Clark noted 2020’s alcohol sales rose well beyond the norm; that showed up in a big way during the great, short-lived Denver prohibition of March 23 when people thought liquor stores would close and lined up for hours to stock up.
Weird circumstances: check. Weird responses: check. That’ll hit your gut in a new way.
But we also found plenty of healthy ways to deal. We gardened, we baked. We binged Tiger King. We became runners and knitters.
We were isolated, but we also had lots of ways to communicate – and we discovered that so many of us were turning to similar tactics to feel sane. That, I think, contributed to the oddness of the moment.

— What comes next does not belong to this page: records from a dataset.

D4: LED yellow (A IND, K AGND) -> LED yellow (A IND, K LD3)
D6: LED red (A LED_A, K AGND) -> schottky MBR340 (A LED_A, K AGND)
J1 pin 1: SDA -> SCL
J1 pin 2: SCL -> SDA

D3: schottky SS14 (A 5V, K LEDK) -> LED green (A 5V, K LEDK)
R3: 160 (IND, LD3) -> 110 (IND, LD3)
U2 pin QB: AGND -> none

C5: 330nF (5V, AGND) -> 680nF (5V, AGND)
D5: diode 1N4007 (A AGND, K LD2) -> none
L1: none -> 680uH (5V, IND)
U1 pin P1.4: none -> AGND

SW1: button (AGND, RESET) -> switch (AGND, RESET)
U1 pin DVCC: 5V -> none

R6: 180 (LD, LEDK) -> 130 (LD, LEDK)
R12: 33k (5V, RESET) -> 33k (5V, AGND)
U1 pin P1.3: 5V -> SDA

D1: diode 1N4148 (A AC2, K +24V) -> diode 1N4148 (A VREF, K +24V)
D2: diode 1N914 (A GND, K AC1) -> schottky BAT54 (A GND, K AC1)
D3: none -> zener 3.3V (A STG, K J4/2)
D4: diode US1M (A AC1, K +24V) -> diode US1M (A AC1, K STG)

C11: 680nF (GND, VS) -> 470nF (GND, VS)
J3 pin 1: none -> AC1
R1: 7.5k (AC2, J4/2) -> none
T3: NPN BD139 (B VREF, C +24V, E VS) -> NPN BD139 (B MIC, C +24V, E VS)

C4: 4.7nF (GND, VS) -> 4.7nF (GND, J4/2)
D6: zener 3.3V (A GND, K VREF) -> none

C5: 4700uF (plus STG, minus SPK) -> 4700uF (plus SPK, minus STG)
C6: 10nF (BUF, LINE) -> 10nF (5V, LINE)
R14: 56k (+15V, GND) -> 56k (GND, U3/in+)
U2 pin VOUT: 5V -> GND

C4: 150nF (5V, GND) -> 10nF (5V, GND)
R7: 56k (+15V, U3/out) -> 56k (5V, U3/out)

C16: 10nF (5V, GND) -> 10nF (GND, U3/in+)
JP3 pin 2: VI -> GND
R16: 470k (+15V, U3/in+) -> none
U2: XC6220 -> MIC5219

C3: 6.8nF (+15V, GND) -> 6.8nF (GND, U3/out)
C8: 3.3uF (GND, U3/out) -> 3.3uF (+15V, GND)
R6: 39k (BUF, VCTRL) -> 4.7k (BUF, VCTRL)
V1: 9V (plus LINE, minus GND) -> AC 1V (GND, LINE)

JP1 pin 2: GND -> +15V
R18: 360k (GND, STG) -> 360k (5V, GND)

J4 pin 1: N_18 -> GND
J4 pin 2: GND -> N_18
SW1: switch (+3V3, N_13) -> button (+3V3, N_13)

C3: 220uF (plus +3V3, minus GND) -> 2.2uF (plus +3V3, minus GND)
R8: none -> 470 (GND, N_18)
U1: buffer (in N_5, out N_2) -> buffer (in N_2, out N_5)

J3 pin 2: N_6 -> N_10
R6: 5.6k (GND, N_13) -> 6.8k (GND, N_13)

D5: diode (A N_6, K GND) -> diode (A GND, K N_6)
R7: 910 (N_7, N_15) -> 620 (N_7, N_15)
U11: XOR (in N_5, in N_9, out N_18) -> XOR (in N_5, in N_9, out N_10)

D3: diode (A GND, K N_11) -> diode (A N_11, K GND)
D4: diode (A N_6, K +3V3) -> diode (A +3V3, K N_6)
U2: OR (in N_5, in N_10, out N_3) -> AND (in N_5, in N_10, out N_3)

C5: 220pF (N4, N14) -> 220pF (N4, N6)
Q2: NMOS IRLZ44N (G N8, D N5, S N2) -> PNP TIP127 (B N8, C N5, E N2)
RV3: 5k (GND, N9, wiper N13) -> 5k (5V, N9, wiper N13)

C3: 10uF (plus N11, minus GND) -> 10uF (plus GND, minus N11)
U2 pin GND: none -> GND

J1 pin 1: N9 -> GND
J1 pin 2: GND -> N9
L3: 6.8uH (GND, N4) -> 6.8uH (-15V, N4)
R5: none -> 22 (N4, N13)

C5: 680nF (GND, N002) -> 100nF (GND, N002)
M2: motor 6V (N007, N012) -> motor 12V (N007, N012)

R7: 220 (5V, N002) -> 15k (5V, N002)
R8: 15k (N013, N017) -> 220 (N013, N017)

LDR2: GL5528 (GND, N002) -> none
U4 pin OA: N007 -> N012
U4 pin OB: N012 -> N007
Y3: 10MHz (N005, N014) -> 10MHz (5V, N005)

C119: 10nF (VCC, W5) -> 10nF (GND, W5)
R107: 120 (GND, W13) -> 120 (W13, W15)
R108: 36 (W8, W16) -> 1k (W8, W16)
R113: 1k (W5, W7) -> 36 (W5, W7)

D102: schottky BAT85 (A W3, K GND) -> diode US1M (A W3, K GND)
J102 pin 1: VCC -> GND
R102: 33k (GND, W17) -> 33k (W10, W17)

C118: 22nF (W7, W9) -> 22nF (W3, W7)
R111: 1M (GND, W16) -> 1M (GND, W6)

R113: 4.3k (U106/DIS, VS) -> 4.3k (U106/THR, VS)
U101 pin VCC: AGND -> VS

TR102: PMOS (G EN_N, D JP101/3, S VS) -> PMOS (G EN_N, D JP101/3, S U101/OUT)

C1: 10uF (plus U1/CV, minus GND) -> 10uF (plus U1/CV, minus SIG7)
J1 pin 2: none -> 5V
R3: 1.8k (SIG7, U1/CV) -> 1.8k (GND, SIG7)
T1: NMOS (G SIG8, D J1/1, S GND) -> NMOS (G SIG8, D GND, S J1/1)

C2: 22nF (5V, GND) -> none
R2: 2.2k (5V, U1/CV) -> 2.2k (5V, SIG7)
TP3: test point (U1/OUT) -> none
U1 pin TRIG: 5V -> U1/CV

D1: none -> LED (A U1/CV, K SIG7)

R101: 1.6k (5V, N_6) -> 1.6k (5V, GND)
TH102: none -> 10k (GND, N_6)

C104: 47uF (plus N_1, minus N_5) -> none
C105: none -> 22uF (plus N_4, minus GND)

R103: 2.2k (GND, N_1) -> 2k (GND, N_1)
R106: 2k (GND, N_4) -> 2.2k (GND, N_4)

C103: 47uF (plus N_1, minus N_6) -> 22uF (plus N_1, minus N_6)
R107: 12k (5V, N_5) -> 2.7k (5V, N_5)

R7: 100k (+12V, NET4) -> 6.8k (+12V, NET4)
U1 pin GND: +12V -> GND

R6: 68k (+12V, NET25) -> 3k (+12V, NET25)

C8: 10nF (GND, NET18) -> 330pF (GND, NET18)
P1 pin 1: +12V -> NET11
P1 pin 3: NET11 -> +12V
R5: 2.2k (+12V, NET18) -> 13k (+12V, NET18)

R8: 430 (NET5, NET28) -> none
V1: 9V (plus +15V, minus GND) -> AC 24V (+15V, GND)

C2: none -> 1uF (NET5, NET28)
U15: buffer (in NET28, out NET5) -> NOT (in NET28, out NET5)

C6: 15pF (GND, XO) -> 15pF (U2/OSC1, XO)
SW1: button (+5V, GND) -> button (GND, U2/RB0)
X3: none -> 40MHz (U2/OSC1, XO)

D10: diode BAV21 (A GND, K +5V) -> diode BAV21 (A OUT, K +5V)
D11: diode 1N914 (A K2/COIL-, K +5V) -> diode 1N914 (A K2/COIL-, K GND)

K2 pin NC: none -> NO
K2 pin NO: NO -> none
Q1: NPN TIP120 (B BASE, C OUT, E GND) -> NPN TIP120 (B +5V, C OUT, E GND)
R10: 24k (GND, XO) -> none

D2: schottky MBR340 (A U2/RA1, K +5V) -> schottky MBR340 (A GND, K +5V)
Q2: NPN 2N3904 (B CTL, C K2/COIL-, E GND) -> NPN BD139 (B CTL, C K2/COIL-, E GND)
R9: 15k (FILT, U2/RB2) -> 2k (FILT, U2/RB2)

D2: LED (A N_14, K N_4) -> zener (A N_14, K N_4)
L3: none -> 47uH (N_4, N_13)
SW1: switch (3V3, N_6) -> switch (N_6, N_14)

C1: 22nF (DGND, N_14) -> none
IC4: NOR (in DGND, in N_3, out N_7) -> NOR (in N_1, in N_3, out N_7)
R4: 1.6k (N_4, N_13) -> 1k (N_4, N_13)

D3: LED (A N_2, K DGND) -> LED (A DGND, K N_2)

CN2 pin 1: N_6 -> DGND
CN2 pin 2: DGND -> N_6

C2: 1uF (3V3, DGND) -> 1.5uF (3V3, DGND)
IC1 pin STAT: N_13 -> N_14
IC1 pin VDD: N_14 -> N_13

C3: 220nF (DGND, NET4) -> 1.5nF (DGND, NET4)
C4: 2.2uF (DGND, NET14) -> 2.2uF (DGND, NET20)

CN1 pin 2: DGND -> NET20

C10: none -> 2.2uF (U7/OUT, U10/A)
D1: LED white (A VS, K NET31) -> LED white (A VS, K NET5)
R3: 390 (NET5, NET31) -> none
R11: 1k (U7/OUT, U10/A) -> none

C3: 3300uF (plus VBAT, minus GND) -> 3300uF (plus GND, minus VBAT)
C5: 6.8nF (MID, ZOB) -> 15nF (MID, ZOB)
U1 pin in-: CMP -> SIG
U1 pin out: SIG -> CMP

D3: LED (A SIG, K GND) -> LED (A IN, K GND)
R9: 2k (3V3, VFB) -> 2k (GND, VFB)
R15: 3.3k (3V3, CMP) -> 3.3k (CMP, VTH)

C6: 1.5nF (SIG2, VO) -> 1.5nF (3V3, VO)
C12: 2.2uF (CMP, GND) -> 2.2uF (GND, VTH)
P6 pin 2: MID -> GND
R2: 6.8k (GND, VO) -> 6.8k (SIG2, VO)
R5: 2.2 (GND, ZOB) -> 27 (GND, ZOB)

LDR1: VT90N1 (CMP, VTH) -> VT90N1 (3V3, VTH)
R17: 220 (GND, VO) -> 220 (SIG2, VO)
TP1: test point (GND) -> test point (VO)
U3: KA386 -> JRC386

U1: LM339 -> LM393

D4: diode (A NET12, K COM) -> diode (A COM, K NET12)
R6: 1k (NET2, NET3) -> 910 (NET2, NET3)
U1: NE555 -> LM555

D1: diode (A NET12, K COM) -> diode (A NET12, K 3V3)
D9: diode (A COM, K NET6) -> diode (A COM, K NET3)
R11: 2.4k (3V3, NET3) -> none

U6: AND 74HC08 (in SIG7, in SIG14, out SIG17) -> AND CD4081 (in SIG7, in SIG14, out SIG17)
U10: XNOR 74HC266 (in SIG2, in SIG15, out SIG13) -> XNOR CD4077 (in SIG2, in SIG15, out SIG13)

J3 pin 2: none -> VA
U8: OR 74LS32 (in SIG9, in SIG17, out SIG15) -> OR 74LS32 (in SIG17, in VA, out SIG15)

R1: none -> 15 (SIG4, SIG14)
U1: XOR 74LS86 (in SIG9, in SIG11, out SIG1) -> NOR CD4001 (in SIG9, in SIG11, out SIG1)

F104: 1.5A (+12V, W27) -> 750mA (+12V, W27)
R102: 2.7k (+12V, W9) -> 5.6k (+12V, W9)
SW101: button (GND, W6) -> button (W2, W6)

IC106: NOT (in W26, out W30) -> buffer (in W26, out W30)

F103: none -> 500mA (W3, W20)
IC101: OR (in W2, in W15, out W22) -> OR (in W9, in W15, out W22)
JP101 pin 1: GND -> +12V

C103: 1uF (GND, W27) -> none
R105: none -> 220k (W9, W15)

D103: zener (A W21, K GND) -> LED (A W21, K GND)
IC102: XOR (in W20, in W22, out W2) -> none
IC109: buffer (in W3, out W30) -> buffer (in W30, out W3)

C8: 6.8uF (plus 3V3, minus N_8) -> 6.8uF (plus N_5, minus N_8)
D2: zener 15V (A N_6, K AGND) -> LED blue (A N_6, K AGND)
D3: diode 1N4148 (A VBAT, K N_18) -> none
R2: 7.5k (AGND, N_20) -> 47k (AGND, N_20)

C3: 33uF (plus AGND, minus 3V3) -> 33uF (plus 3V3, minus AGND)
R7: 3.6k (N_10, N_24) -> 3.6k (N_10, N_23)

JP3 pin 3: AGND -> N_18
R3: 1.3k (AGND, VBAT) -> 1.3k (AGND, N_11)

I’ll never forget a comic a friend of mine sent me. It depicted a few scraggly people on a life raft, lost at sea, and one of them says something like: “I’m working on my novel!”
Beyond the obvious pressure sources, Clark said each of us affected each other as we sought to make sense of it all. We radiate emotion.
“We’re actually very much more interconnected than we even might be aware of. When you’re well-being is good, you have a ripple effect on the people around you,” he said. “It actually improves the well-being of people around us. Now go the opposite direction.”
Clark said researchers have determined that negative emotion generally creates smaller ripples than positive feelings. Still, the pandemic’s unique global and isolating nature reverberated in a unique way. Our connections, be they online or spaced out during parking lot picnics, changed us further.
Clark also said new ways of radiating emotion had very specific downsides. It was too easy to become siloed in to self-selected channels, especially in the context of social media. Our fractured communities were more prone to become echo chambers, where conspiracy theories and ill will could fester. It didn’t help that we, as a society, were moving through stages of grief.
“Denial, anger, bargaining,” he said. “We would see that kind of language in how people talked to each other every day.”
Here’s the thing: I hope there’s some way to actually preserve that pit-of-the-stomach sensation that I still get when I think about 2020. I want us to remember how “unprecedented” everything felt (try to tally how often you heard that word used).
On one hand, those early months of lockdowns and uncertainty represent a rare moment of bizarre camaraderie that, I think, deserves preservation. On the other, it might help us down the line.
There are some reflections on the 1918 flu pandemic that call the catastrophe a “forgotten” era, a moment of medical chaos that was largely lost to time until we faced something similar again. I read a few articles that pinned an ensuing global war on the event’s omission from our collective history. Another said there just weren’t enough stories told about individual families struggling during that time.
I hope these kinds of events don’t become more frequent, though there’s some concern they will. But if humans wait another century to experience this again, I want the meantime generations to have some sliver of understanding of what we went through together. It could be a historical oddity. Then again, maybe that recognition will force them to be better prepared than we were. Maybe that future society won’t freak out and buy all of the world’s toilet paper at once?
And there’s one more thing: Clark said we could be in danger of suppressing the last two years. It could be a harmful reaction that he and other mental health experts are working to deal with one patient at a time. COVID-19 impacted each of us differently, but his advice is the same to anyone still trying to push their feelings about it into the shadows.
“Confront it, and confront it head on, and allow yourself to really, deeply experience what you experienced,” he told me. “Re-understand it, in a way that helps.”